Nearly 50 young artists came to draw during the two-hour event, filling in their intricate and creative illustrations with any and all colors they could find.
“We have the entire space in front of our main entrance to the library and the entire space in front of the village hall, which we’re very lucky to have,” said Jaclyn Kunz, the library’s children’s director. “We have a lot of really nice outdoor space, so the kids can come and set up to draw all along the sidewalk.”
All manner of works of art were created, ranging from traditional spring images — flowers, rainbows and gardens — to movie and television show characters, like Deadpool.
“We’re just excited that they can come and decorate any section that they want and draw as big as they want,” Kunz said. “They tend to do all different things on the sidewalk.
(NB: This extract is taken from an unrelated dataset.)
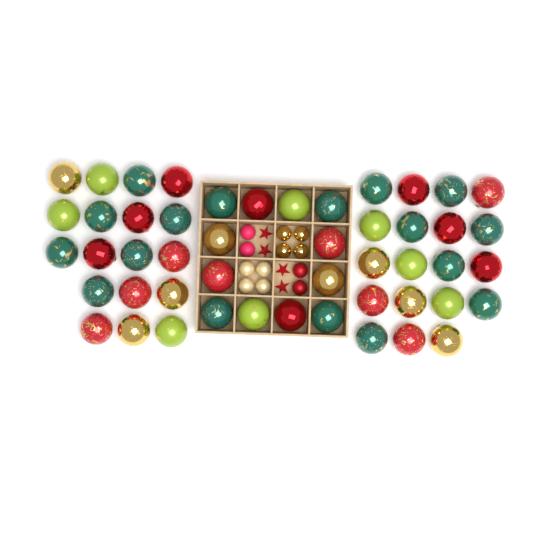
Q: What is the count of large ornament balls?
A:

We had a lot of superheroes, and we had a lot of spring-type stuff like rainbows and flowers and things like that. It’s just a really nice outdoor day.”
This year’s art show was especially nice, she said, because kids and families shuffled in and out throughout the two hours, so the sidewalks weren’t too crowded at any one time.
The morning was a bit cloudy, but eventually the sun came out, adding to the budding artists’ enjoyment of the day.
“We’re always happy to see the kids out there,” Kunz said, “and we think they did a beautiful job with their artwork this year.”